Task requirements: Where an entry contains a picture, skip the picture and write out everything else exactly.
• • • •
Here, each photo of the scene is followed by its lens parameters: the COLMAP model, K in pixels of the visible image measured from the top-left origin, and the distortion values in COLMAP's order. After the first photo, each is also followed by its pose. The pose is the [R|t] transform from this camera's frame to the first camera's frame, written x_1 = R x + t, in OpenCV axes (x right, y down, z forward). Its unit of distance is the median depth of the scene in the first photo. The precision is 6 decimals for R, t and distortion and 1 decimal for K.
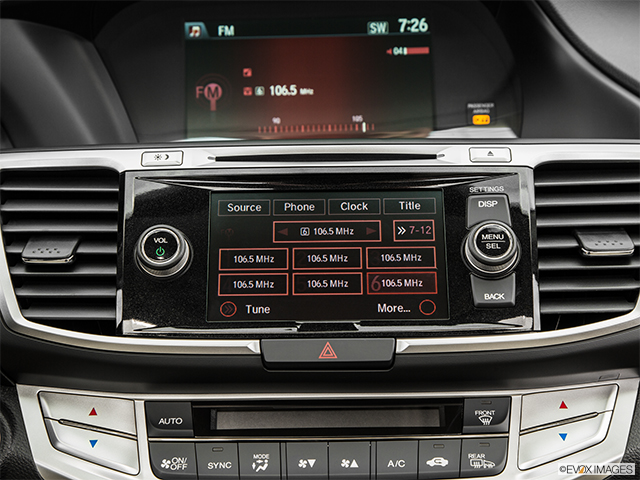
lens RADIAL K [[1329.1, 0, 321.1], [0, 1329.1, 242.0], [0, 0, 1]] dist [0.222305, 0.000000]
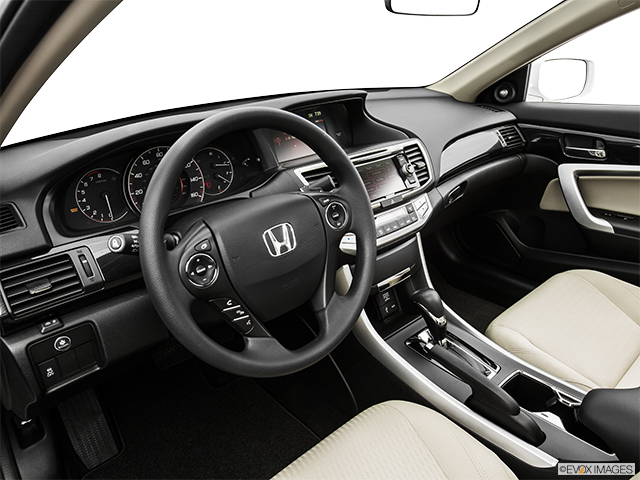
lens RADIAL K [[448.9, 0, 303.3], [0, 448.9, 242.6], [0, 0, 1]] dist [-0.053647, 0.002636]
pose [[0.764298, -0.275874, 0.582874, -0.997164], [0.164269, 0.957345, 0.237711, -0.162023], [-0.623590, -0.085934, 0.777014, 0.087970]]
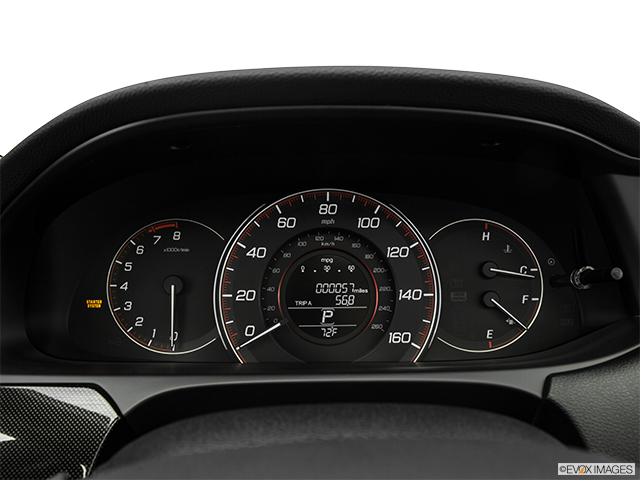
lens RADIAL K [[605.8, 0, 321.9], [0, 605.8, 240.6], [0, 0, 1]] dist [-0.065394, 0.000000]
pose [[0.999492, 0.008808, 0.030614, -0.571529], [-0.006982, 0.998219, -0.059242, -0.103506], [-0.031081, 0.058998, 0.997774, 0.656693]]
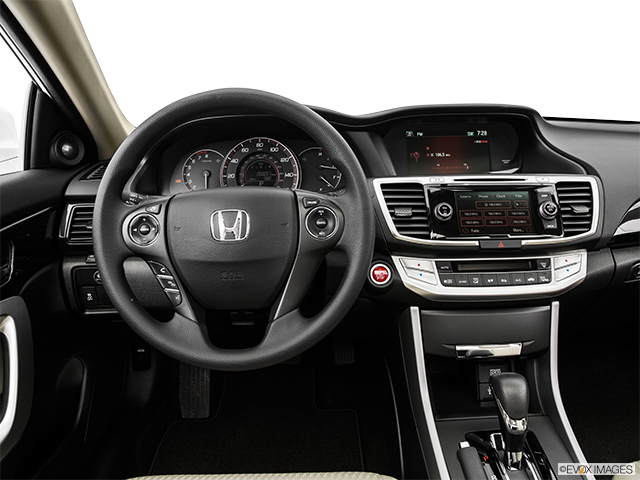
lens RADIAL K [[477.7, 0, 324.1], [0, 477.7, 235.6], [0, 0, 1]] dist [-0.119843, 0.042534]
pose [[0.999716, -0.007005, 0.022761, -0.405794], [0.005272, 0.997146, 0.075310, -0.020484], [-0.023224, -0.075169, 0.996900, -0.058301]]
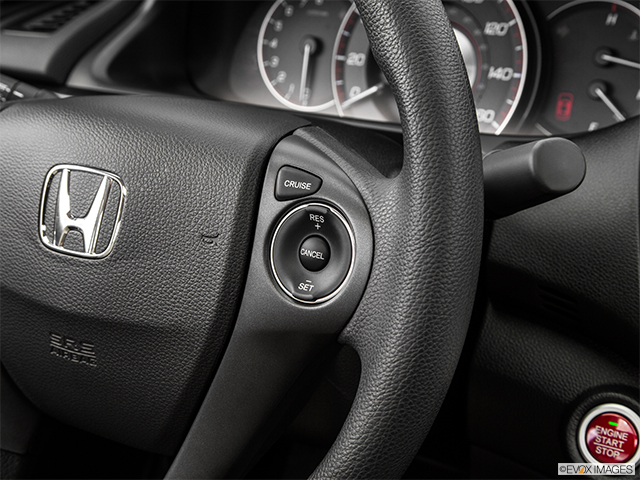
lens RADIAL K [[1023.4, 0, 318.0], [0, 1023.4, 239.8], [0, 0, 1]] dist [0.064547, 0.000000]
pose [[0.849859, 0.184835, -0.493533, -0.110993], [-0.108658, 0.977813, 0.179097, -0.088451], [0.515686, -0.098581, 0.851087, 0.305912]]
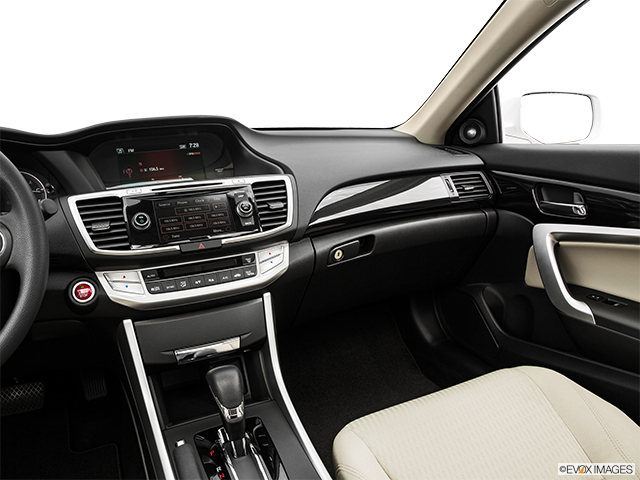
• • • •
Your response:
Here, each photo of the scene is followed by its lens parameters: the COLMAP model, K in pixels of the visible image measured from the top-left origin, and the distortion values in COLMAP's order. After the first photo, each is also followed by its pose. The pose is the [R|t] transform from this camera's frame to the first camera's frame, written x_1 = R x + t, in OpenCV axes (x right, y down, z forward). Its unit of distance is the median depth of the scene in the first photo. The precision is 6 decimals for R, t and distortion and 1 decimal for K.
lens RADIAL K [[1329.1, 0, 321.1], [0, 1329.1, 242.0], [0, 0, 1]] dist [0.222305, 0.000000]
lens RADIAL K [[448.9, 0, 303.3], [0, 448.9, 242.6], [0, 0, 1]] dist [-0.053647, 0.002636]
pose [[0.764298, -0.275874, 0.582874, -0.997164], [0.164269, 0.957345, 0.237711, -0.162023], [-0.623590, -0.085934, 0.777014, 0.087970]]
lens RADIAL K [[605.8, 0, 321.9], [0, 605.8, 240.6], [0, 0, 1]] dist [-0.065394, 0.000000]
pose [[0.999492, 0.008808, 0.030614, -0.571529], [-0.006982, 0.998219, -0.059242, -0.103506], [-0.031081, 0.058998, 0.997774, 0.656693]]
lens RADIAL K [[477.7, 0, 324.1], [0, 477.7, 235.6], [0, 0, 1]] dist [-0.119843, 0.042534]
pose [[0.999716, -0.007005, 0.022761, -0.405794], [0.005272, 0.997146, 0.075310, -0.020484], [-0.023224, -0.075169, 0.996900, -0.058301]]
lens RADIAL K [[1023.4, 0, 318.0], [0, 1023.4, 239.8], [0, 0, 1]] dist [0.064547, 0.000000]
pose [[0.849859, 0.184835, -0.493533, -0.110993], [-0.108658, 0.977813, 0.179097, -0.088451], [0.515686, -0.098581, 0.851087, 0.305912]]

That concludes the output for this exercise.